Le set prend d’ailleurs une toute autre allure quand, en ayant fini avec sa relecture de Maxinquaye, le groupe s’attaque à une version XXL et incandescente de Vent. Le corps du chanteur s’anime soudain. Il bat des bras et donne des indications au groupe. Il presse enfin Marta comme s’il allait s’enrouler autour d’elle ou la dévorer tout cru. Il faut attendre ce morceau pour qu’un frisson balaie la salle et que l’obscurité libère ce qu’elle gardait en elle de danger et de menace. Le morceau s’étire et on suffoque avec lui. Les visages se ferment et certains se crispent. On bascule soudain d’une joyeuse soirée nostalgique à un nouvel espace sonore et poétique où la noirceur est habitée par des spectres et une créature dont on ne sait pas si elle est bienveillante ou non. Une chose est certaine, c’est que Tricky semble sur cette partie qui durera une heure et deux rappels, plus impliqué dans ce qui se passe autour de lui. Il se balade, disparaît toujours à intervalles réguliers mais re-surgit aussitôt comme s’il avait surfé sur une vague de ténèbres. When it’s Going Wrong, chanson de l’année dernière, est une tuerie qui fait grésiller les basses. On se fout alors du mix. Nos oreilles savent bien désormais où chercher les voix, les entendre claires et sensibles sous les couches de basse. New Stole (sur Ununiform, disque de 2017) est excellent lui aussi. Tricky mélange le noir et les sons. Il joue de la basse, de Martha et de tout ce qui l’entoure avec une habileté royale. Ses bras indiquent le fond, le sombre. Il mouline, joue entre les plans.
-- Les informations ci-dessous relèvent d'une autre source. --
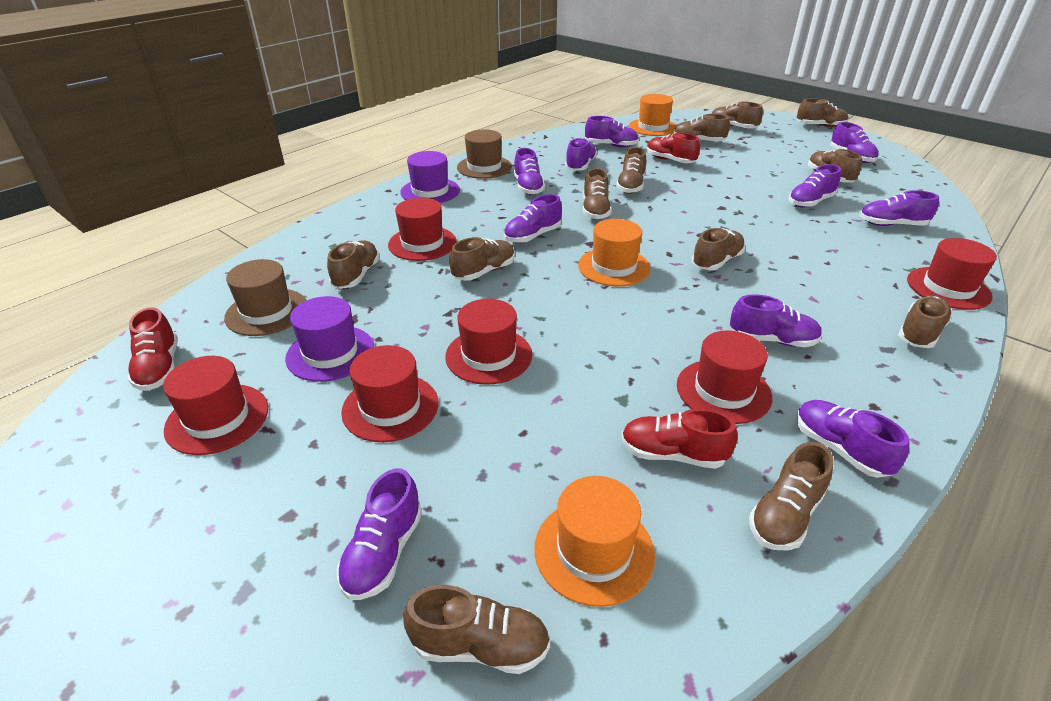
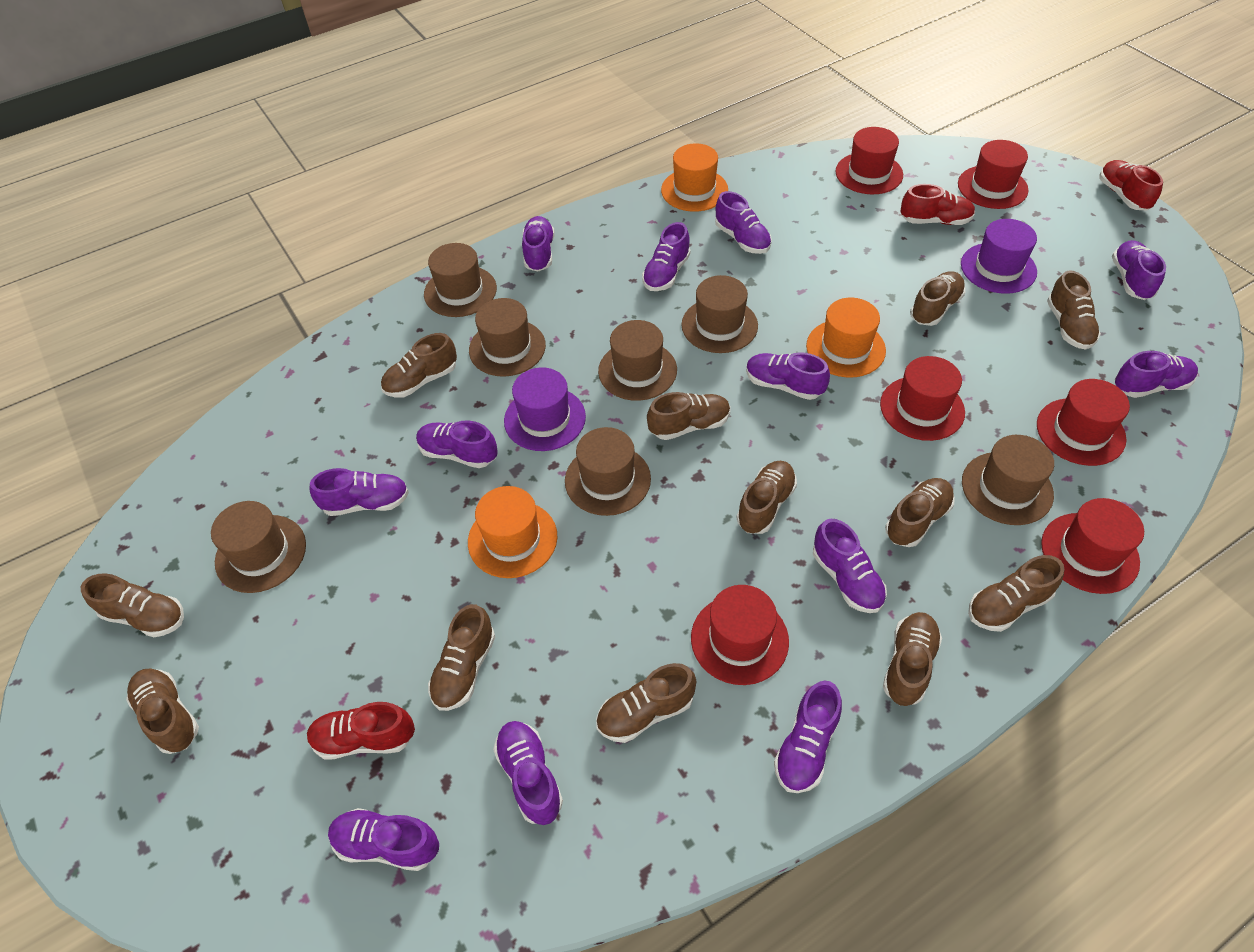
brown hat: [224,259,307,336] [457,129,512,179] = 2 -> [211,501,306,593] [424,243,497,317] [469,298,546,377] [565,427,651,516] [598,320,677,401] [681,275,758,353] [962,435,1054,525] = 7
purple shoe: [337,468,422,600] [504,194,562,243] [514,148,545,195] [565,138,597,171] [585,116,639,148] [730,294,822,348] [788,164,841,208] [797,400,910,478] [830,122,879,163] [860,190,939,226] = 10 -> [310,468,409,516] [328,808,439,871] [416,421,498,468] [493,721,563,825] [522,216,555,271] [642,222,691,291] [715,191,772,254] [746,352,830,400] [774,680,842,793] [813,519,887,613] [1112,240,1166,300] [1115,351,1198,398] = 12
Il peut laisser cette fois Marta seule aux affaires sur le très rock (metal) Move Me, tiré de l’expérience Lonely Guest, sans que personne en prenne ombrage. L’ombre-lumière glisse de droite à gauche, elle s’accroupit, s’assouplit et disperse sa traîne de sons âpres et suaves à la fois. Cette seconde partie de concert est dense, plus incisive, plus dérangeante aussi. Elle renvoie aux concerts menaçants du passé, à ces moments où sans que la violence apparaisse jamais, on la sentait tapie dans l’ombre, le dos tourné, prête à nous saisir. La version 2024 est plus contrôlée. Les accents rock sont plus convenus, et le dub est comme tenu en laisse mais Tricky n’en ressemble pas moins au gamin qui est décrit dans sa biographie, traversé par le rêve et les nuées de sons, allongé sur scène ou sur le sol du studio. Il concentre sur son ombre, dessous, dedans et dessus, toutes les musiques, tous les sons soul, rap, hip-hop, jazz du siècle passé. Sons maternels. Sons guerriers. Sons du sexe et sons de la drogue. Sons du club et sons de la chambre qui vibre sous les corps. Il les dompte et les fait hoqueter devant nous. Il les joue de front et nous éclabousse. On sent l’énergie qui nous transperce et on y croit à nouveau. Cela ne dure pas longtemps. L’effet est fugace. Le shoot vite dissipé. Mais on était venus pour ça.